合同会社(LLC)設立の主な流れ
まずは合同会社設立手続きについて、簡単な流れを説明します。手続きは、大きく"定款の作成"までと"設立登記"までに分けて考えると整理しやすくなります。いま行なっている作業が、どちらのために必要なものなのかを確認して進めましょう
個人の印鑑登録
実印に関しては、合同会社設立以前に、既にご登録済みの方も多いと思います。合同会社設立手続き進行に伴う書類作成では、社員の実印を押印し、印鑑登録証明書の添付を求められる場面が出てきます。まだ印鑑登録が済んでいない場合は、合同会社の設立手続きに入る前に、役所やその出張所等で印鑑を登録しておきましょう。登録された印鑑のことを、実印と呼びます。

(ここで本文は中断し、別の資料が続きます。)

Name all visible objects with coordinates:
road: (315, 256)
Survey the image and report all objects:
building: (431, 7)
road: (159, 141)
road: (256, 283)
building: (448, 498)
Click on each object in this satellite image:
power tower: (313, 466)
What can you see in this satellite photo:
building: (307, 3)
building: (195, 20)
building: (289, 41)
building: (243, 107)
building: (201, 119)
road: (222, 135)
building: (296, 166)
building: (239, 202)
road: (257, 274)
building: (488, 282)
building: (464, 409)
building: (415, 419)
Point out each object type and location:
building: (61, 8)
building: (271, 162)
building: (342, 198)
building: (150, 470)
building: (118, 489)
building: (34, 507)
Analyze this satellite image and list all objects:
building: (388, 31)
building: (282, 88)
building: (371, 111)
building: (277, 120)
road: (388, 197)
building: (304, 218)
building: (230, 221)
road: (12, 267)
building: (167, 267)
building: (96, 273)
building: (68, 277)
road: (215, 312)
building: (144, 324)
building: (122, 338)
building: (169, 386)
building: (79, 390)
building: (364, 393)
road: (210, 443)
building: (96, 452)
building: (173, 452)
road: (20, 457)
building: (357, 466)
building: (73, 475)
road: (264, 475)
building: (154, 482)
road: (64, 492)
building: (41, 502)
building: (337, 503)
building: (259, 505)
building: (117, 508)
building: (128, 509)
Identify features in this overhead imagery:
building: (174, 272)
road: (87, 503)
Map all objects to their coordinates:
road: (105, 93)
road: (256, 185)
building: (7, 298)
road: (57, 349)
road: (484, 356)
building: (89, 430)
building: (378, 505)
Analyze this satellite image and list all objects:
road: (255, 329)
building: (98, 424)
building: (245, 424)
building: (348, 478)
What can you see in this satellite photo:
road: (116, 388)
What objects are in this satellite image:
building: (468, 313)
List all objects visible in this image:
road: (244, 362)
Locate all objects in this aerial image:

地域や状況にもよりますが、印鑑登録に必要な書類が揃っていれば、早ければ数十分ほどで登録が完了し、その場で印鑑証明書の発行を行ってもらえます。印鑑登録証明書自体に有効期限はありませんが、書類に添付することを求められる場合などは、ほとんどが発行後3ヶ月以内のものとなります。

合同会社の基本的な事項を決める
合同会社の目的はどういったものに決めておくか、会社の商号(名称)は何にするか、所在地をどこにするかといった、設立する合同会社の基本的な事項を決定します。

商号調査簿で商号を調査する
会社の名称を決めたあとは、法務局の商号調査簿で商号を調査します。同一市区町村内において同一の営業のために登記することができない、という規定はなくなりましたが、まぎらわしい商号は不正競争防止法上問題となる可能性があります。正式な商号を決める段階で、商号調査簿の調査や登録商標の調査などは行っておいたほうがよいでしょう。

合同会社の印鑑を作成する
商号調査が完了し、合同会社の名称として利用することに問題がなければ、合同会社の印鑑を作ります。会社設立手続きで必要になるのは合同会社の実印(代表者印)ですが、この段階で一緒に銀行印や角印、ゴム印なども頼んでしまったほうが手間が省けます。

合同会社の定款を作成する
合同会社の根本規範である、"定款"を作成します。設立する合同会社において、許可や認可が必要な業種を行う予定がある場合には、定款の目的に一定 の記載があることが条件となることが多いです。また、目的には明確性や具体性などが要求されるので、会社の登記を行う際に法務局でも適否の判断がなされます。

各種登記申請書類の作成と出資金の払い込み
合同会社の設立登記をするために必要となる、各種書類を作成します。また登記申請時には、出資金の払い込みを証明する書類が必要になりますから、この段階で出資金(資本金)の払い込みを行います。

登記の申請
法務局で登記の申請を行います。登記は審査され、登記完了まで通常1〜2週間くらいかかります。合同会社の設立日は、法務局で登記申請を行った日の日付になります。会社設立まで何日かかる?という質問に対して、登記完了までを含めて答える回答と、設立日までを答える回答がありますので、混乱しないようにしてください。後者のほうが、かなり短い期間の回答になります。